The idea, it appears, is that if your four year old cannot already spell his or her name, identify all his or her colors and letters - in short, everything that at least 29% of your elected officials can do - then that child is forever doomed to be a poor performer in school and, by extension, life. At least, that seems to be the message being forwarded by untold numbers of equally unidentifiable researchers, according to an article in the Wall Street Journal.

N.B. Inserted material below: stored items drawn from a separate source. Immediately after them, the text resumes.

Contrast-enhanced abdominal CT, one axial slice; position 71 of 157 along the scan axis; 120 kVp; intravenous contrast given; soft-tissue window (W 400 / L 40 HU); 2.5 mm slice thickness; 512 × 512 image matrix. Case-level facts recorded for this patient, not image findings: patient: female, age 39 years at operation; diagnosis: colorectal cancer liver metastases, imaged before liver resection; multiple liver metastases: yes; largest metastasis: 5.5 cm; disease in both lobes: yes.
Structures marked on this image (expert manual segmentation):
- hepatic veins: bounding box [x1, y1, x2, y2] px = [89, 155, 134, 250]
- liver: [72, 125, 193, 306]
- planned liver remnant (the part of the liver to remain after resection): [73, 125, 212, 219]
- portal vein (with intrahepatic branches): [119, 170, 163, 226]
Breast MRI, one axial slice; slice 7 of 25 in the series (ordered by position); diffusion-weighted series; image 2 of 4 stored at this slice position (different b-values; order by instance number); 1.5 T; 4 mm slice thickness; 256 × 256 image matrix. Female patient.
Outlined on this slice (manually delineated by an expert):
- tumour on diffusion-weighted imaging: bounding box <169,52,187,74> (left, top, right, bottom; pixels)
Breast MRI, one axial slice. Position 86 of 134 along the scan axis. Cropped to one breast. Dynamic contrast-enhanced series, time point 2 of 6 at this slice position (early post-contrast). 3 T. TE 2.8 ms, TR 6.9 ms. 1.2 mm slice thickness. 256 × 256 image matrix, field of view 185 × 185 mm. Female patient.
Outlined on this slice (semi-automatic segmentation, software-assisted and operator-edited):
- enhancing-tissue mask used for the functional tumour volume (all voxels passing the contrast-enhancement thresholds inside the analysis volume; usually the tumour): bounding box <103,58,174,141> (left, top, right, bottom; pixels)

Now, I've been a parent for a few (*cough*) years, and I've had my share of reasons to worry about my kids. I worry that my Woodyettes haven't yet mastered bicycling skills, for example. It's my own fault; every time I think about teaching them, it's too hot outside, or I have a work assignment that requires my attention that night (so long as it doesn't interfere with my CSI watching, that is). But they've started to learn finally, and they'll get the hang of it when they (and Daddy) are good and ready.

That said, the idea that a four year old's lack of scissor skills can panic any parent into throwing money after PennSylvania's program is enough to make me laugh until my partial plate drops into my lap.

At the age of four, my Doodle Woodyette's primary scissor skills consisted pretty much of cutting any available piece of paper into as many small pieces as possible, then scattering them all over the floor that Daddy just vacuumed. In fact, she still has those skills, but now she's much more precise in her ability to cut. If that should have been enough to panic me into enrolling with some over-priced tutoring service, then I guess my Daddy skills are also just shy of the mark.

I remember watching the movie Baby Boom many years ago and wondering whether this idea of having a child excel before they can even walk would be just another fad. Sadly, the answer appears to be a resounding "NO." No longer is it acceptable, apparently, to just let a child be a child anymore. I wait for the inevitable day when some moonbat legislator - at the equally inevitable behest of the professional educators unions - will float a bill designed to label any parent who does not enroll their child in mandatory pre-school as an abusive parent. It is no longer much of a stretch.

Money quote:
"We don't want to supplant childhood," which is why the company doesn't accept 3-year-olds, says Richard Bavaria, Sylvan's chief academic officer.

My homeschooling bias is clear, in this case. Mrs. Woody and I - not the state, and certainly not any professional educator - determine how best to educate and prepare our children for life. And, when the chips are down, it really becomes the Woodyettes, and not Mom or Dad, who truly determine whether or not they are ready to learn what we may be ready to teach.

It's a terrific partnership. I highly recommend it to PennSylvania and its customers.